(SELECTED PASSAGE Opens)
UPS Builds Billions in Sales

By Robert McGarvey

If someone appraised the value of UPS’s using the process jewelers use to appraise the value of a diamond, what would they look at? They may first look at the corporate colors. While IBM’s color is blue, ADP favors red, and SAP sports a yellow logo, UPS’s corporate identity is brown. While brown is an earthy and modest color, in recent years, brown-colored diamonds have outstripped the value of clear diamonds.

Next, the appraiser would measure the weight (or carat) of the diamond. Counting the 88,000 brown vehicles and 582 brown airplanes moving more than 13.6 million packages and documents a day, UPS is fully justified in playing the role of Big Brown. UPS is the largest package delivery company in the world, and with $33.5 billion in sales it is the 42nd largest company in the U.S.

The third part of a diamond’s value is clarity. UPS runs its business on a transparent information platform that allows customers to track the movement of every package at any moment from pickup to delivery. UPS.com gets more than 115 million hits per day, including an average of 9.1 million daily online-tracking requests. It is the clarity with which UPS moves information that has quietly turned the company into a global leader of supply chain services offering an impressive range of options for synchronizing the movement of goods, information and funds.

The fourth driver of value in the diamond business is the cut. The experience and vision of the master diamond cutter transforms the raw diamond into a brilliant object that reflects light in a most fascinating and mesmerizing way. At UPS an army of 357,000 employees are busy polishing the diamond, and every one of its facets is a reflection of their passion for creating a satisfied customer with every transaction. The total value of the diamond called UPS is approximately 80 billion, which is the current market cap of the company as of May 2004.

FROM MOVING PACKAGES TO MOVING INFORMATION

UPS is busy reinventing itself. Picture this: You fly into a distant city, and on the drive over to see your prospect you pop into The UPS Store (there are 3,300 in the U.S. plus 400 Mail Boxes Etc.s) where you can log into a WiFi network. You download last minute updates to your proposal and get your document printed, collated and assembled into an attractive binder. Fast forward a few hours – you’ve closed the deal, but the client needs a few contract changes. On the way back to the airport you stop in The UPS Store, print out amended contracts, overnight versions to the client and your home office — and while you’re at it, you download your email for reading on the flight home. Easy. “Wherever you are, we are. The power is in the network. We want you to make our brick and mortar, your brick and mortar,” says Nick Costides, corporate strategy and retail technology group manager for UPS.
(SELECTED PASSAGE Closes)
(DATA PROVIDED Opens)
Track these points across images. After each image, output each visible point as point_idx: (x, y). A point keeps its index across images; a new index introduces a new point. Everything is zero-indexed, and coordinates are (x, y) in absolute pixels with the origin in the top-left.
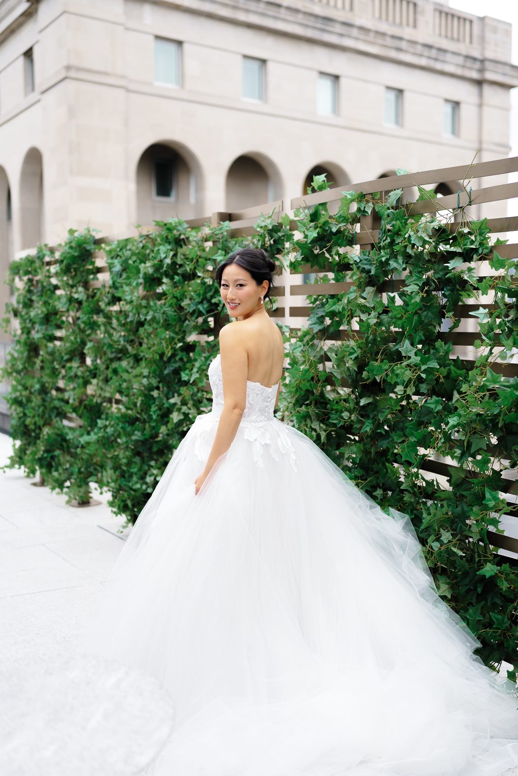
(DATA PROVIDED Closes)
EXERCISE REQUIREMENTS =>
a) According to the UPS article, how many employees does UPS have?
b) Do these statements agree with the UPS article? For each, answer yes or no and quote the deciding words. (i) UPS.com handles an average of 9.1 million online-tracking requests a day. (ii) UPS operates 88,000 brown airplanes. (iii) UPS ranks as the 42nd largest company in the U.S.
c) Pick up the UPS article after its final sentence and keep writing.
The material above comes from a separate source, unrelated to the UPS article.

ANSWER LIST =>
a) 357,000

b)
(i) Yes: "an average of 9.1 million daily online-tracking requests"
(ii) No: "88,000 brown vehicles and 582 brown airplanes"
(iii) Yes: "it is the 42nd largest company in the U.S."

c)
Guess what: that scenario already is in place for many salespeople today (UPS is deploying WiFi to all its stores) and – importantly – this is just a tiny part of the transformation of the Atlanta-based UPS from a small package delivery company into a global leader in synchronizing what the company sees as the trinity of global business – goods, information and money. The company calls what it does “synchronizing the world of commerce,” but from a selling point of view a lot more is happening, because UPS is a company with an ambition to insinuate itself everywhere. A business has inventory in China and a need for enhanced cash flow in the U.S.? UPS might offer an inventory-based loan. A small business has some packages that need delivering? A smart-eyed UPS driver might note that and put into process the getting of a new customer for Brown. A mid-size enterprise has a supply chain that stretches from Siberia to Santiago with hundreds of points in between? UPS has the tools to manage and improve that supply chain. To make all these internal parts coalesce into a smooth organization, UPS relies on a polished, high-powered sales force that is well trained and capable of analyzing a company’s business flow to make UPS’s sales grow.

For starters, consider the daunting scope of UPS’s sales mission. FORTUNE 500 companies have relationships with UPS. But UPS’s sweet spot is with smaller companies. “Domestically we have 1.8 million customers, of which 75 percent are small to medium-size enterprises,” says Rich Bradshaw, vice president, sales for UPS Capital.

How to get up close and personal with such a diffuse target as UPS, which has aggressively expanded into Europe, Asia and elsewhere around the globe? That is the very question that stays top of mind for senior UPS sales executives, who readily share insights into how Big Brown is trying to make sure it expands sales far beyond the traditional package delivery services.

But UPS’s transformation just may be emblematic of what is happening in many sales organizations as companies reposition themselves to better compete in the 21st century. UPS doesn’t expect to miss a beat as it sends out a newly invigorated, multidimensional sales force that knows its goal is to come back to base with ever more effective solutions for moving packages, information and capital.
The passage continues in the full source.